Une approche d’investissement équilibrée pourrait permettre d’intégrer ces risques, sans pour autant renoncer à profiter des hausses de marché. Il s’agit d’accroître la résilience des portefeuilles pour tenir compte de l’évolution de l’économie réelle et d’éviter qu’ils ne soient déstabilisés par la moindre déclaration émanant des banques centrales, surtout lorsqu’elles profèrent des évidences comme celle qui consiste à affirmer que la pandémie va poser de nouveaux défis à l’économie.

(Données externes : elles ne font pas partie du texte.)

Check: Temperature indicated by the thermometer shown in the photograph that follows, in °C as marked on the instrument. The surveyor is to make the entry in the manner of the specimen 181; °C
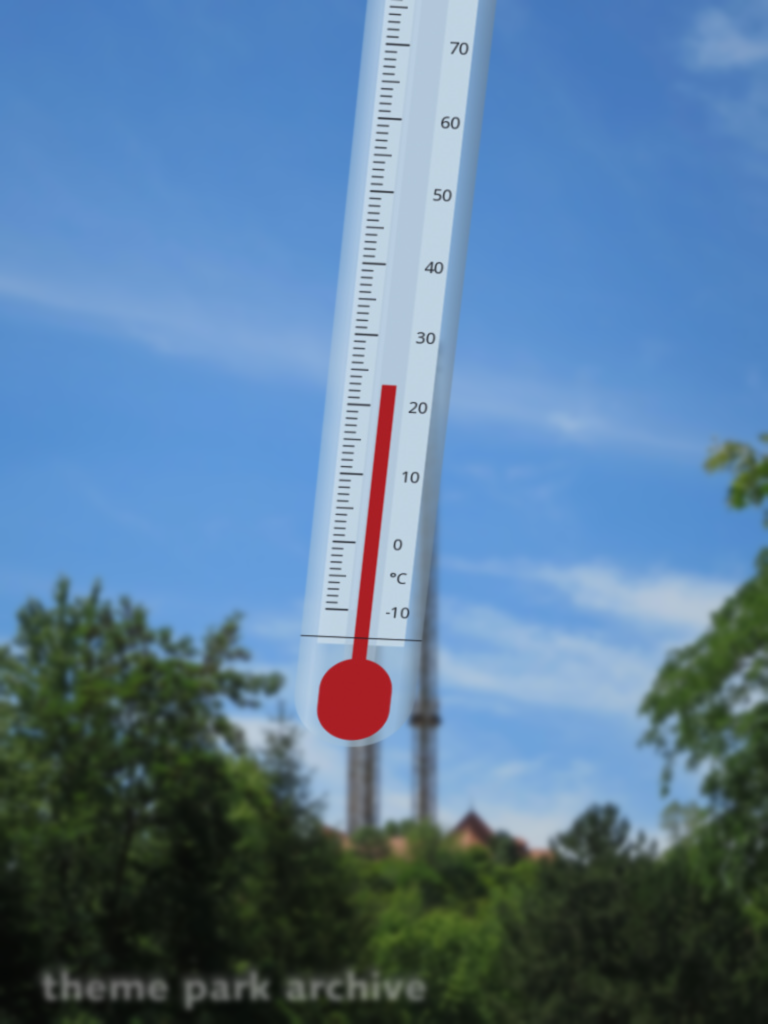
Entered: 23; °C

Il existe de nombreuses manières de construire des portefeuilles de ce type, l’essentiel étant que les actifs défensifs déploient leur efficacité au moment où ils sont le plus nécessaires. L’or en est un bon exemple cette année, puisque sa performance a été nettement supérieure à celle des actions.  Le métal jaune ne remplace pas les actions, mais il les complète. Les autres actifs défensifs jouent un rôle similaire. Bref, il s’agit de ne pas «mettre tous ses œufs dans le même panier». Les habitants de Wall Street seraient également bien inspirés de méditer sur ce principe «aime ton prochain…»: si leurs fortunes semblent avoir divergé de celles de leurs voisins de Main Street, leurs chemins finiront par se croiser. C’est une nécessité.